Local Development Setup

This page walks through setting up a local development environment from scratch. After completing these steps, you will be able to build and test the entire dbt pipeline locally using DuckDB, with no Fabric connectivity required.

System Requirements

The local-first loop runs the entire dbt graph against a DuckDB file under dev-data/. A handful of models — notably fact_inventory_snapshot, dim_logistics, fact_trade — materialise intermediate results on the order of tens of GB during their build. DuckDB spills those intermediates to DBT_DUCKDB_TEMP (default dev-data/.duckdb_tmp/).
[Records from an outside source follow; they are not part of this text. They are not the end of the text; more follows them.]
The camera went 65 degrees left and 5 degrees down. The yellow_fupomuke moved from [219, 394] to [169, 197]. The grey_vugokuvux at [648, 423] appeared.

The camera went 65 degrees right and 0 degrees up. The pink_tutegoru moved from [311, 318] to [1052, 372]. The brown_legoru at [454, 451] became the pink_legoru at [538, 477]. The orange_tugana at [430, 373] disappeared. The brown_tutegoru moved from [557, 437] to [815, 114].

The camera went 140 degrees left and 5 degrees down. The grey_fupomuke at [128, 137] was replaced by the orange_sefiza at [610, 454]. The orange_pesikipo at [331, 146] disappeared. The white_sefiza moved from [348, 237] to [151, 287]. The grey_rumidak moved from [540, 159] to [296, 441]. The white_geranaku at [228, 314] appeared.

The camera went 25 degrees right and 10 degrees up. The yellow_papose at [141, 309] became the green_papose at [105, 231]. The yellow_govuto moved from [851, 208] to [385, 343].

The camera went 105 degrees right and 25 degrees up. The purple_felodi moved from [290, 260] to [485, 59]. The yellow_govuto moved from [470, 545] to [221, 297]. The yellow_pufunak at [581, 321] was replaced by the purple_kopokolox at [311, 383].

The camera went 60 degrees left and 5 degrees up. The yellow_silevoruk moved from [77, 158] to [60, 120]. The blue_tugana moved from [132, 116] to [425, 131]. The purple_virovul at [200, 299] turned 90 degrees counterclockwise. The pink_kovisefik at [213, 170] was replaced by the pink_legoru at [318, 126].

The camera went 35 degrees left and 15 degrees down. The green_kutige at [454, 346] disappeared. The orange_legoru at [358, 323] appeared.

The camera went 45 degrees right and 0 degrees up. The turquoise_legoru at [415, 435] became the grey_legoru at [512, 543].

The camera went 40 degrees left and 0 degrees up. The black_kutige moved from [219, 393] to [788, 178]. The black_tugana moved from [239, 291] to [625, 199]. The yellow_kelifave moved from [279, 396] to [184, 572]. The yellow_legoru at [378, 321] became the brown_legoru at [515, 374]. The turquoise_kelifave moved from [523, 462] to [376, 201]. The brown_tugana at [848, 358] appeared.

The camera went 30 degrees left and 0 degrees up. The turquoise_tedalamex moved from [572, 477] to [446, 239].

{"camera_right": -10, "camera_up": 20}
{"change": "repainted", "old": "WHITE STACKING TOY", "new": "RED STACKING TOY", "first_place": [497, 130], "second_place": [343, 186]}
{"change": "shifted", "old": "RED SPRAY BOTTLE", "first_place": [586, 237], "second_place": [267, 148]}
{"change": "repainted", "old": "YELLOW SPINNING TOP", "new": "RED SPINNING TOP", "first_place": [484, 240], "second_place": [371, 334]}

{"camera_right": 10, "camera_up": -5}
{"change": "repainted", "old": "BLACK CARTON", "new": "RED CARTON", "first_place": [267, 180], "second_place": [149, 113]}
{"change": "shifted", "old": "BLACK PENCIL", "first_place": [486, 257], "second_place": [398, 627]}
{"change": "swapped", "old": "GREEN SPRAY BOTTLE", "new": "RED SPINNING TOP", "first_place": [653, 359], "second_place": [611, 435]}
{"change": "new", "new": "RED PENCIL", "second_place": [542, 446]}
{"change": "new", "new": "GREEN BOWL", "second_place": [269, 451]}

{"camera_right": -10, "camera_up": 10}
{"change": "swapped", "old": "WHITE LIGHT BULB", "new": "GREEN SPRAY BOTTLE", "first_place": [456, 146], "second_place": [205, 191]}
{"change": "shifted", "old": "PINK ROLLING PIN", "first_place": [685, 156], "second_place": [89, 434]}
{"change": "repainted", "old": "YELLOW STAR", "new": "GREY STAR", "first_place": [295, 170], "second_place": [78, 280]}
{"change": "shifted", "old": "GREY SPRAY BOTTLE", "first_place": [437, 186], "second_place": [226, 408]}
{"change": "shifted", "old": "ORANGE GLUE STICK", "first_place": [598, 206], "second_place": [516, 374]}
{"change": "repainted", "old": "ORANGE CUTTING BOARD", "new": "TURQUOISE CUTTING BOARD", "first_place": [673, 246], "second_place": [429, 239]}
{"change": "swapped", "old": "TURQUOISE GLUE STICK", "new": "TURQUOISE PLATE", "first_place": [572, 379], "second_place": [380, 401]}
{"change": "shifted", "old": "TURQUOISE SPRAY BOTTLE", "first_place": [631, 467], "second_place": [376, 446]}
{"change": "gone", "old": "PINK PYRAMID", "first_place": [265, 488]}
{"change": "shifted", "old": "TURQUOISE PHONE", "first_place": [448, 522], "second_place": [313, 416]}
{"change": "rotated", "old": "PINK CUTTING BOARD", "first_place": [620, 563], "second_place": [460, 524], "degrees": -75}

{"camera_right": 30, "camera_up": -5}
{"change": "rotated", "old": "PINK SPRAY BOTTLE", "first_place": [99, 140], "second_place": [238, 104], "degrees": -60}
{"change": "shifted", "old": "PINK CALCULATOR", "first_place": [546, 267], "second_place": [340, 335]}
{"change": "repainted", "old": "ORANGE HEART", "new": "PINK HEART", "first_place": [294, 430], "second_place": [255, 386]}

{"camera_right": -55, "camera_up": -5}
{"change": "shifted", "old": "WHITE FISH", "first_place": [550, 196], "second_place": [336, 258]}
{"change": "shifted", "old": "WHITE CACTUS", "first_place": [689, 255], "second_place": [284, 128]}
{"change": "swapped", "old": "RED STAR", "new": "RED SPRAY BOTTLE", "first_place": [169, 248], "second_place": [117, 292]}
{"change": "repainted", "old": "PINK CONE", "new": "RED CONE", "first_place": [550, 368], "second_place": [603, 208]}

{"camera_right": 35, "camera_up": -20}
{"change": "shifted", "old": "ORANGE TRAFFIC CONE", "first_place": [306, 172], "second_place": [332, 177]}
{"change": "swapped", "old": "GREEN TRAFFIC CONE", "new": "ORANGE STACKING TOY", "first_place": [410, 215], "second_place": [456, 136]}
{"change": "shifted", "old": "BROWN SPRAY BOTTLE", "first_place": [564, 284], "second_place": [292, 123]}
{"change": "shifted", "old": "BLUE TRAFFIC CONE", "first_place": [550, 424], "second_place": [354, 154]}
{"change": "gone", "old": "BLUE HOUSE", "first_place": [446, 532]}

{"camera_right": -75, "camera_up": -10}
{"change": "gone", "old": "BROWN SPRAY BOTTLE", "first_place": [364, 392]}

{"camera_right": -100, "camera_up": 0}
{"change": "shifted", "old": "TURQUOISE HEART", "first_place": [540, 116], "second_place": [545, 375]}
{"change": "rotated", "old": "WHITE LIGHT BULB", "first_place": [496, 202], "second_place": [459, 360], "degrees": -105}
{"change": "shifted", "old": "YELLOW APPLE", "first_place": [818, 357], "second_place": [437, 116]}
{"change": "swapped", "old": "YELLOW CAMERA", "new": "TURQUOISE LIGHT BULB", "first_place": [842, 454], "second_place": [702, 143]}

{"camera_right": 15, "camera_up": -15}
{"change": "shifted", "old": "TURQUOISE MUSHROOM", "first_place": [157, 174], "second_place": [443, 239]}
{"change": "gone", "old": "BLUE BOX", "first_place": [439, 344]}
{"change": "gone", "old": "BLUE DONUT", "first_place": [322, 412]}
Plan for enough free disk.

Resource	Minimum	Recommended	Notes
RAM	16 GB	32 GB+	DuckDB's default `memory_limit=80%` — more RAM = fewer disk spills = much faster `fact_inventory_snapshot` builds. With 16 GB you'll still build everything, just slowly.
Free disk (SSD)	80 GB	150 GB+	`dev-data/fabric_datalake.duckdb` (~1.6 GB) + Bronze parquets (~5 GB) + peak spill `dev-data/.duckdb_tmp/` can reach 60 GB during `fact_inventory_snapshot`. NVMe strongly preferred over SATA — spill read/write is the dominant wait.
CPU	4 cores	8+ cores	`dbt/profiles.yml local` runs 8 threads; DuckDB also uses intra-query parallelism within each model.
OS	Windows 11 / macOS / Linux	—	Repository is developed on Windows 11. Scripts use Unix shell (run via Git Bash on Windows).
Python	3.10	3.11	See table below.
Close DuckDB viewers before building	—	—	DBeaver or VS Code "Power User for dbt" keep the `.duckdb` file locked and will block dbt with "file being used by another process" errors. Close them (or connect read-only) during a build.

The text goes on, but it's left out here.